- _Passage to read_
Elena Cornaro Piscopia (1646-1684): Scholar
Elena Cornaro Piscopia was born into a noble family in Venice, Italy. Her father, Giovanni Baptista Cornaro, was the Procurator of San Marco and a highly-esteemed Venetian. Elena’s father spent his life establishing the Cornaro name, which will be forever associated with his daughter’s remarkable intellect.
Beginning at age seven, Elena received tutoring in the classical languages of Latin and Greek, as well as grammar and music. In addition to speaking both languages fluently, Elena also mastered Spanish, French, Hebrew and Arabic. She also exhibited marvelous reasoning powers and became a student of the sciences, studying mathematics and astronomy, in addition to philosophy and theology. In 1672, her father sent her to the distinguished University of Padua to continue her studies.
Elena did not seek degrees from the University; she simply wanted to continue her learning. However, her father insisted that the world recognize his daughter’s incredible knowledge. At his insistence, Elena applied for a Doctorate of Theology degree from the University. Her application was met with resistance. Officials in the Roman Catholic Church refused to confer the title of Doctor of Theology upon a woman. She then applied a second time and the Church, recognizing her outstanding capabilities, conferred on her a Doctor of Philosophy.
Piscopia’s examination for her doctorate was to be held in the University Hall of the University of Padua, but due to the number of spectators, students and faculty alike who wished to hear her eloquent proposals and defenses, it was transferred to the Cathedral of the Blessed Virgin. Throughout her examination, Elena’s brilliant answers amazed and awed her examiners who determined that her vast knowledge surpassed the Doctorate of Philosophy. On June 25, 1678, a Doctor of Philosophy degree was conferred, making Elena Piscopia the first woman in the world to receive a doctorate degree.
Elena died at 38 and her last wish was to be buried in the Church of Santa Giustina at Padua. In 1685, the University of Padua had a medal struck in honor of its greatest student. Today, Elena’s statue sits in the esteemed University. She is remembered in the United States by a stained glass window at Vassar College which depicts her defending her theses at the Cathedral of Padua.
Laura Bassi (1711-1778): Scientist and Professor
Born in Bologna, Italy, into a wealthy family, Laura Bassi was privately educated and tutored for seven years by Gaetano Tacconi. She came to the attention of Cardinal Prospero Lambertini who encouraged her scientific studies.
Laura was appointed Professor of Anatomy in 1731 at the University of Bologna at the age of 21, becoming the first woman to officially teach at a university in Europe. She was later elected to the Academy of the Institute for Sciences in 1732 and the following year, was given the chair of philosophy. Laura’s teaching opportunities were restricted during her early years and she gave only occasional lectures. In 1738, she married Giuseppe Veratti, a fellow academic. After this, she was able to lecture from home on a regular basis and successfully petitioned the University for more responsibility and a higher salary to allow her to purchase her own equipment.

- _Work request A_
Please write the listing below out again word for word, from the line with "pond with greenish" to the line with "[393, 171, 400, 181] [293, 1, 499, 333]", and leave out the pictures.

- _Records for the task_
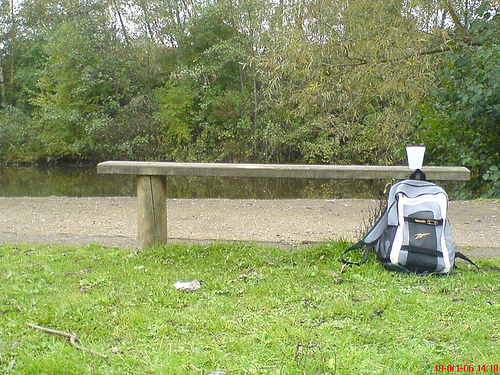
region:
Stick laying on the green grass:
[12, 302, 131, 369]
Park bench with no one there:
[88, 8, 494, 298]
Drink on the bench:
[370, 115, 450, 170]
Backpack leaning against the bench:
[362, 170, 467, 290]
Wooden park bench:
[90, 140, 491, 265]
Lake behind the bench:
[4, 108, 370, 219]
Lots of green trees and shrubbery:
[9, 13, 461, 181]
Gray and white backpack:
[370, 176, 462, 298]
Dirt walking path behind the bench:
[6, 183, 496, 250]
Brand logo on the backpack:
[400, 203, 449, 243]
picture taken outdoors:
[57, 55, 404, 362]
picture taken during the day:
[58, 21, 464, 317]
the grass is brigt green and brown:
[115, 278, 270, 358]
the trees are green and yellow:
[177, 59, 336, 134]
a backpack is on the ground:
[352, 174, 494, 282]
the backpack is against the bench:
[354, 187, 493, 269]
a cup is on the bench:
[387, 79, 424, 169]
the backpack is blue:
[364, 149, 456, 282]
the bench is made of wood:
[101, 143, 248, 288]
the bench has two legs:
[111, 148, 478, 293]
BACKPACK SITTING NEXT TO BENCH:
[350, 176, 465, 281]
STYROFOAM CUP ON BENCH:
[397, 142, 437, 175]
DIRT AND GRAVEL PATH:
[4, 189, 497, 254]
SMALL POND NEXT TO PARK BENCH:
[3, 157, 387, 200]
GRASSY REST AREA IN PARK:
[5, 239, 496, 371]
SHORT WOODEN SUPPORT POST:
[130, 172, 177, 252]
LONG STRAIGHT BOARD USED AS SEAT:
[87, 149, 472, 191]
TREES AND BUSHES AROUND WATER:
[5, 8, 493, 177]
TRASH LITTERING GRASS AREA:
[161, 270, 216, 297]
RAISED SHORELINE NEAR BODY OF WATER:
[40, 155, 97, 172]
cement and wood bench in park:
[82, 142, 474, 277]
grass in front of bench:
[25, 225, 485, 342]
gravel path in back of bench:
[11, 182, 491, 242]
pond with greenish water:
[0, 145, 335, 200]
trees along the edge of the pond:
[1, 0, 492, 150]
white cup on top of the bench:
[386, 131, 456, 171]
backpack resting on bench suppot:
[360, 166, 470, 281]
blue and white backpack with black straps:
[330, 180, 470, 285]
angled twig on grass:
[16, 297, 126, 363]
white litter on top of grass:
[155, 270, 236, 320]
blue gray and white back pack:
[330, 178, 452, 331]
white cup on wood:
[386, 133, 429, 176]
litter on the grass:
[140, 269, 220, 316]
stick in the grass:
[19, 296, 111, 373]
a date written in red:
[424, 358, 479, 373]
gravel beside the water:
[0, 184, 88, 230]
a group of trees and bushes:
[7, 81, 190, 157]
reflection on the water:
[0, 168, 92, 190]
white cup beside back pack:
[344, 133, 466, 324]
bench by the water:
[92, 113, 322, 280]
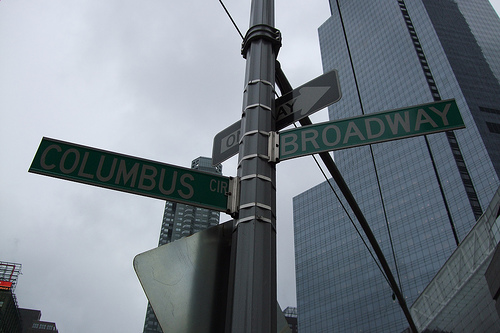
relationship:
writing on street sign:
[40, 144, 228, 201] [28, 136, 231, 215]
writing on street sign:
[281, 102, 452, 157] [277, 98, 464, 161]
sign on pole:
[235, 78, 275, 169] [226, 1, 284, 332]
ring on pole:
[242, 103, 272, 119] [226, 1, 284, 332]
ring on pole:
[238, 130, 270, 145] [226, 1, 284, 332]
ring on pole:
[238, 153, 270, 170] [226, 1, 284, 332]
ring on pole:
[241, 172, 275, 188] [226, 1, 284, 332]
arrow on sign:
[295, 86, 331, 115] [212, 70, 342, 168]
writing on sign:
[226, 98, 297, 148] [212, 70, 342, 168]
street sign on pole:
[28, 136, 231, 215] [226, 1, 284, 332]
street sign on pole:
[277, 98, 464, 161] [226, 1, 284, 332]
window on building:
[308, 214, 314, 221] [293, 1, 499, 333]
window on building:
[393, 171, 400, 181] [293, 1, 499, 333]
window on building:
[409, 150, 417, 159] [293, 1, 499, 333]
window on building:
[418, 202, 426, 211] [293, 1, 499, 333]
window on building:
[357, 175, 365, 182] [293, 1, 499, 333]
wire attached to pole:
[219, 1, 396, 293] [226, 1, 284, 332]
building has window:
[293, 1, 499, 333] [308, 214, 314, 221]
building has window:
[293, 1, 499, 333] [357, 175, 365, 182]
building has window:
[293, 1, 499, 333] [393, 171, 400, 181]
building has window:
[293, 1, 499, 333] [418, 202, 426, 211]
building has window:
[293, 1, 499, 333] [409, 150, 417, 159]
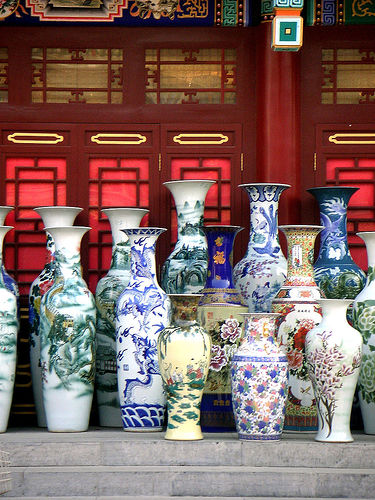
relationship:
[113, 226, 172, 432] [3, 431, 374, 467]
vase on stand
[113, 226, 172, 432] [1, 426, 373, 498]
vase on stand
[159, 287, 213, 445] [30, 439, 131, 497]
vase on stand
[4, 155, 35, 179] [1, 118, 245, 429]
red section on door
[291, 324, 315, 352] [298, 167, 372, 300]
flower on vase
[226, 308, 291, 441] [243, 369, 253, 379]
vase decorated with flower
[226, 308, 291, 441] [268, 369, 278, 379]
vase decorated with flower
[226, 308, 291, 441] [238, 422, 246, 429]
vase decorated with flower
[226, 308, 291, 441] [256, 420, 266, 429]
vase decorated with flower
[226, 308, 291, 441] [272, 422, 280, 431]
vase decorated with flower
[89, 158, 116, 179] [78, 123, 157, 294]
section on door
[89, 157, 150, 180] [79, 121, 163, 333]
section on door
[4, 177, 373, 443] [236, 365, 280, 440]
vases for flowers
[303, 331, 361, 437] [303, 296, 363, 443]
flowers decorations on vase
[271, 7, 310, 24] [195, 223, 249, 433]
orange decorations on blue vase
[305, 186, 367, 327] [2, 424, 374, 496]
vase on surface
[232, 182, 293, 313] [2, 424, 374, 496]
vase on surface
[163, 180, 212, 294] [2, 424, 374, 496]
vases on surface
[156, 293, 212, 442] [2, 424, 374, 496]
vase on surface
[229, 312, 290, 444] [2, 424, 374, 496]
vase on surface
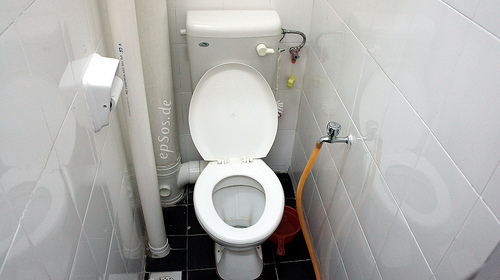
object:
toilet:
[179, 6, 295, 280]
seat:
[184, 155, 289, 249]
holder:
[78, 51, 127, 134]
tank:
[180, 7, 286, 108]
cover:
[181, 8, 287, 40]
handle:
[250, 40, 277, 59]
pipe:
[119, 0, 184, 213]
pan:
[270, 203, 303, 258]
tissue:
[108, 74, 127, 112]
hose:
[288, 142, 328, 279]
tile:
[10, 2, 88, 151]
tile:
[2, 23, 60, 224]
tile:
[11, 145, 89, 279]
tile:
[45, 87, 110, 236]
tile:
[365, 85, 433, 207]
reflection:
[348, 62, 456, 273]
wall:
[288, 0, 496, 280]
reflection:
[0, 79, 83, 279]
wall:
[1, 2, 154, 280]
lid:
[179, 58, 284, 164]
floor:
[135, 165, 319, 280]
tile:
[143, 203, 191, 238]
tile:
[144, 233, 191, 275]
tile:
[183, 203, 211, 237]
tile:
[182, 232, 218, 271]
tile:
[183, 266, 226, 279]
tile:
[271, 171, 296, 201]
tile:
[273, 258, 321, 280]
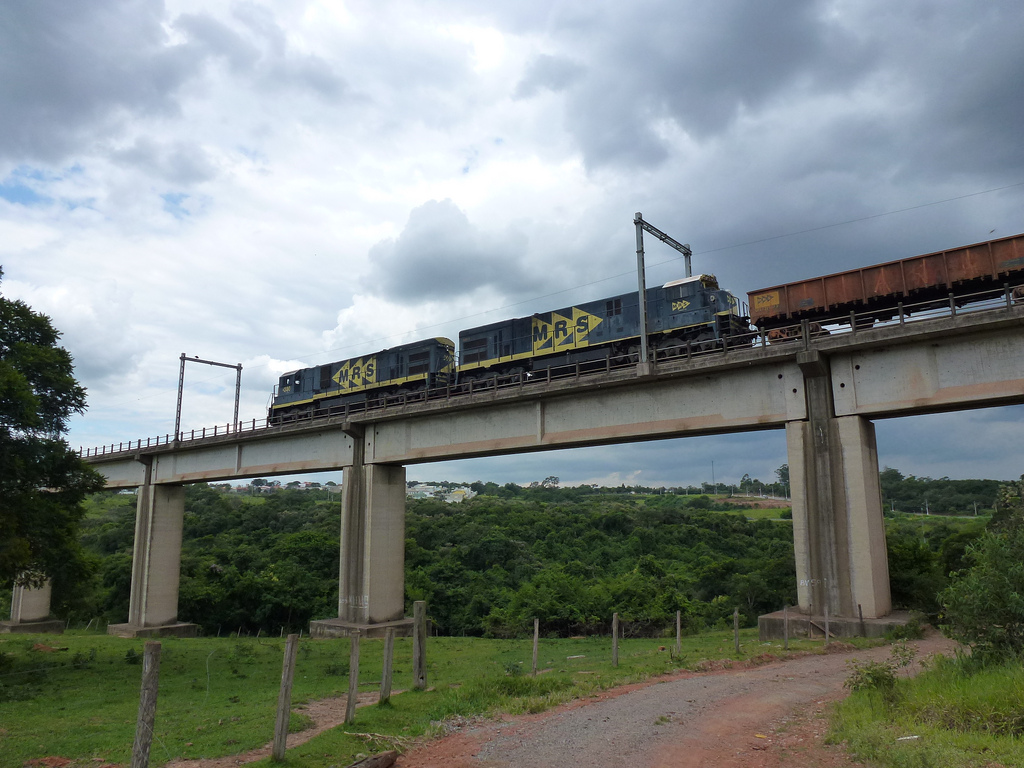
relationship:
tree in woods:
[445, 556, 538, 598] [94, 505, 807, 622]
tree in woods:
[546, 530, 595, 641] [32, 502, 1016, 640]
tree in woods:
[582, 534, 668, 640] [21, 517, 1023, 641]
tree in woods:
[877, 518, 936, 599] [18, 502, 1017, 600]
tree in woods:
[912, 515, 964, 563] [6, 515, 1022, 670]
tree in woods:
[224, 517, 329, 620] [3, 523, 1013, 621]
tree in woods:
[180, 526, 273, 621] [0, 464, 1007, 620]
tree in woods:
[264, 562, 312, 611] [30, 502, 998, 611]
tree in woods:
[44, 537, 137, 595] [6, 488, 1012, 596]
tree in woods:
[50, 482, 150, 549] [50, 482, 1016, 606]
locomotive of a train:
[261, 328, 464, 417] [261, 239, 1007, 417]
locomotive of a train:
[458, 253, 731, 397] [259, 223, 1016, 398]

- _Work request B_
From the passage on early women scholars, lift out the words from "Laura was appointed" to "her own equipment." without changing anything.

- _Answer box A_
pond with greenish water:
[0, 145, 335, 200]
trees along the edge of the pond:
[1, 0, 492, 150]
white cup on top of the bench:
[386, 131, 456, 171]
backpack resting on bench suppot:
[360, 166, 470, 281]
blue and white backpack with black straps:
[330, 180, 470, 285]
angled twig on grass:
[16, 297, 126, 363]
white litter on top of grass:
[155, 270, 236, 320]
blue gray and white back pack:
[330, 178, 452, 331]
white cup on wood:
[386, 133, 429, 176]
litter on the grass:
[140, 269, 220, 316]
stick in the grass:
[19, 296, 111, 373]
a date written in red:
[424, 358, 479, 373]
gravel beside the water:
[0, 184, 88, 230]
a group of trees and bushes:
[7, 81, 190, 157]
reflection on the water:
[0, 168, 92, 190]
white cup beside back pack:
[344, 133, 466, 324]
bench by the water:
[92, 113, 322, 280]
relationship:
writing on street sign:
[40, 144, 228, 201] [28, 136, 231, 215]
writing on street sign:
[281, 102, 452, 157] [277, 98, 464, 161]
sign on pole:
[235, 78, 275, 169] [226, 1, 284, 332]
ring on pole:
[242, 103, 272, 119] [226, 1, 284, 332]
ring on pole:
[238, 130, 270, 145] [226, 1, 284, 332]
ring on pole:
[238, 153, 270, 170] [226, 1, 284, 332]
ring on pole:
[241, 172, 275, 188] [226, 1, 284, 332]
arrow on sign:
[295, 86, 331, 115] [212, 70, 342, 168]
writing on sign:
[226, 98, 297, 148] [212, 70, 342, 168]
street sign on pole:
[28, 136, 231, 215] [226, 1, 284, 332]
street sign on pole:
[277, 98, 464, 161] [226, 1, 284, 332]
window on building:
[308, 214, 314, 221] [293, 1, 499, 333]
window on building:
[393, 171, 400, 181] [293, 1, 499, 333]

- _Answer box B_
Laura was appointed Professor of Anatomy in 1731 at the University of Bologna at the age of 21, becoming the first woman to officially teach at a university in Europe. She was later elected to the Academy of the Institute for Sciences in 1732 and the following year, was given the chair of philosophy. Laura’s teaching opportunities were restricted during her early years and she gave only occasional lectures. In 1738, she married Giuseppe Veratti, a fellow academic. After this, she was able to lecture from home on a regular basis and successfully petitioned the University for more responsibility and a higher salary to allow her to purchase her own equipment.